All samples are fabricated via a stereolithography apparatus with a resin thickness of 6 mm. The samples consist of 1000 resonators (Fig. 3a in the main text) with sizes of around 1 m × 1 m × 0.5 m, exceeding the fabrication limit. Thus, they are divided into eight parts, which are fabricated separately and then assembled. Two small holes (r = 2 mm) are located on two sides of each resonator for excitation and detection. When not in use, they are blocked with plugs.

In the experiments, the acoustic signal is launched from a balanced armature speaker, guided into the samples through a narrow tube (r = 1.5 mm) and collected by a microphone (Brüel&Kjær Type 4182), which is placed at the maximum point of the dipole resonance. The measured data are processed by a Brüel&Kjær 3160-A-022 module to get the frequency spectrum.
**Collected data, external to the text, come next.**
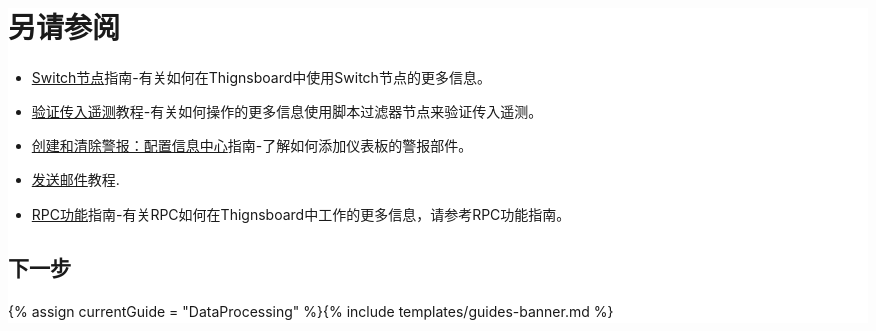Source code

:# 另请参阅

- [Switch节点](/docs/user-guide/rule-engine-2-0/filter-nodes/#switch-node)指南-有关如何在Thignsboard中使用Switch节点的更多信息。

- [验证传入遥测](/docs/user-guide/rule-engine-2-0/tutorials/validate-incoming-telemetry/#step-1-adding-temperature-validation-node)教程-有关如何操作的更多信息使用脚本过滤器节点来验证传入遥测。

- [创建和清除警报：配置信息中心](/docs/user-guide/rule-engine-2-0/tutorials/create-clear-alarms/#configure-device-and-dashboard)指南-了解如何添加仪表板的警报部件。

- [发送邮件](/docs/user-guide/rule-engine-2-0/tutorials/send-email/)教程.

- [RPC功能](/docs/user-guide/rpc/#server-side-rpc-api)指南-有关RPC如何在Thignsboard中工作的更多信息，请参考RPC功能指南。

## 下一步

{% assign currentGuide = "DataProcessing" %}{% include templates/guides-banner.md %}







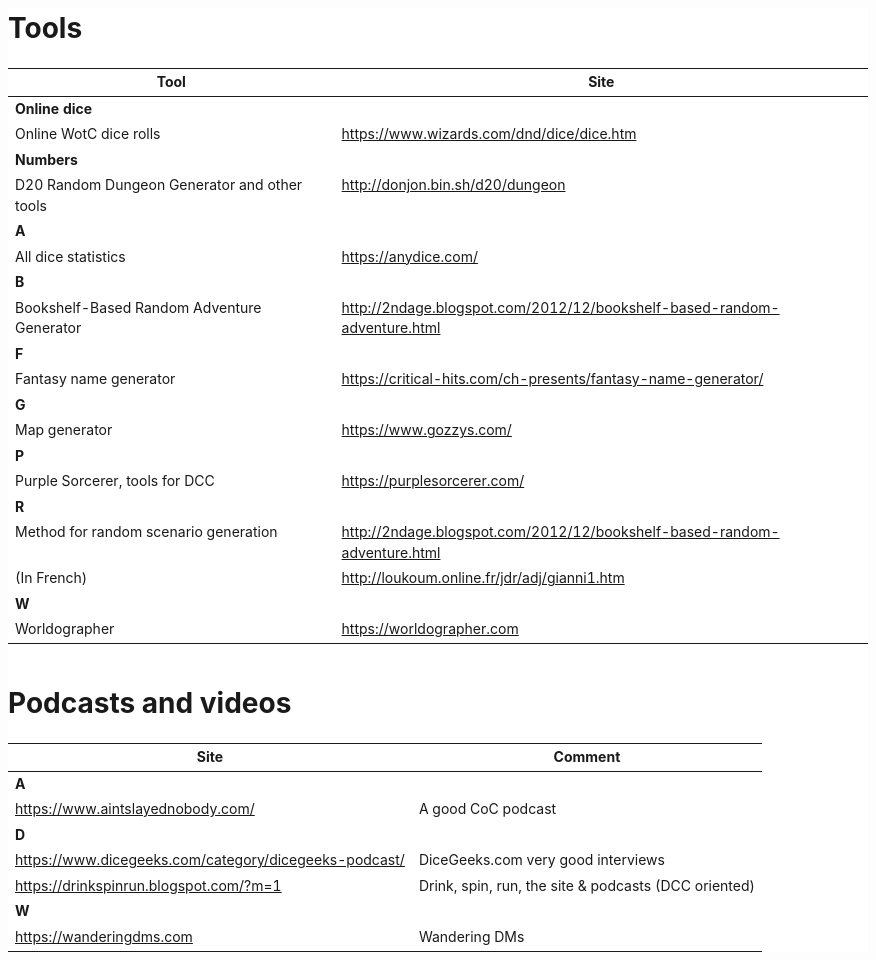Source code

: # Tools

| Tool                                         | Site                                                                       |
|----------------------------------------------|----------------------------------------------------------------------------|
| **Online dice**                              |                                                                            |
| Online WotC dice rolls                       | <https://www.wizards.com/dnd/dice/dice.htm>                                |
| **Numbers**                                  |                                                                            |
| D20 Random Dungeon Generator and other tools | <http://donjon.bin.sh/d20/dungeon>                                         |
| **A**                                        |                                                                            |
| All dice statistics                          | <https://anydice.com/>                                                     |
| **B**                                        |                                                                            |
| Bookshelf-Based Random Adventure Generator   | <http://2ndage.blogspot.com/2012/12/bookshelf-based-random-adventure.html> |
| **F**                                        |                                                                            |
| Fantasy name generator                       | <https://critical-hits.com/ch-presents/fantasy-name-generator/>            |
| **G**                                        |                                                                            |
| Map generator                                | <https://www.gozzys.com/>                                                   |
| **P**                                        |                                                                            |
| Purple Sorcerer, tools for DCC               | <https://purplesorcerer.com/>                                               |
| **R**                                        |                                                                            |
| Method for random scenario generation        | <http://2ndage.blogspot.com/2012/12/bookshelf-based-random-adventure.html>  |
| (In French)                                  | <http://loukoum.online.fr/jdr/adj/gianni1.htm>                              |
| **W**                                        |                                                                            |
| Worldographer                                | <https://worldographer.com>                                                 |

# Podcasts and videos

| Site                                                   | Comment                                               |
|--------------------------------------------------------|-------------------------------------------------------|
| **A**                                                  |                                                       |
| <https://www.aintslayednobody.com/>                     | A good CoC podcast                                   |
| **D**                                                  |                                                       |
| <https://www.dicegeeks.com/category/dicegeeks-podcast/> | DiceGeeks.com very good interviews                   |
| <https://drinkspinrun.blogspot.com/?m=1>                | Drink, spin, run, the site & podcasts (DCC oriented) |
| **W**                                                  |                                                       |
| <https://wanderingdms.com>                              | Wandering DMs                                        |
In the measurements of site-resolved local response (Figs. 3 and  4 in the main text), the source and probe are always located at the same site. At each site i, we obtain the intensity of acoustic field normalised by the intensity of the source over a range of frequencies (1900–2400 Hz), denoted as $$P_i(w)$$. This procedure is repeated over all the 1000 sites. To eliminate the influence of varying excitation efficiencies on different sites, we normalise the data by the sum of the intensities over all frequencies to get normalised spectra: $$N_i\left( w \right) = P_i(w)/\mathop {\sum }\nolimits_w P_i(w)$$. The average intensity spectra for four different regions (bulk, surface, hinge and corner) are obtained by calculating average normalised intensity within each area, respectively: $$A_{\alpha}(w) = \mathop{\sum}\nolimits_{i \in \alpha}N_{i}(w)/N_{\alpha}$$, where α denotes the calculated region (i.e., bulk, surface, hinge or corner), the summation is taken over the sites within the calculated region and $$N_\alpha$$ is the number of sites within the calculated region.

In all figures where arbitrary units are used, the data are normalised to the maximum value in each figure.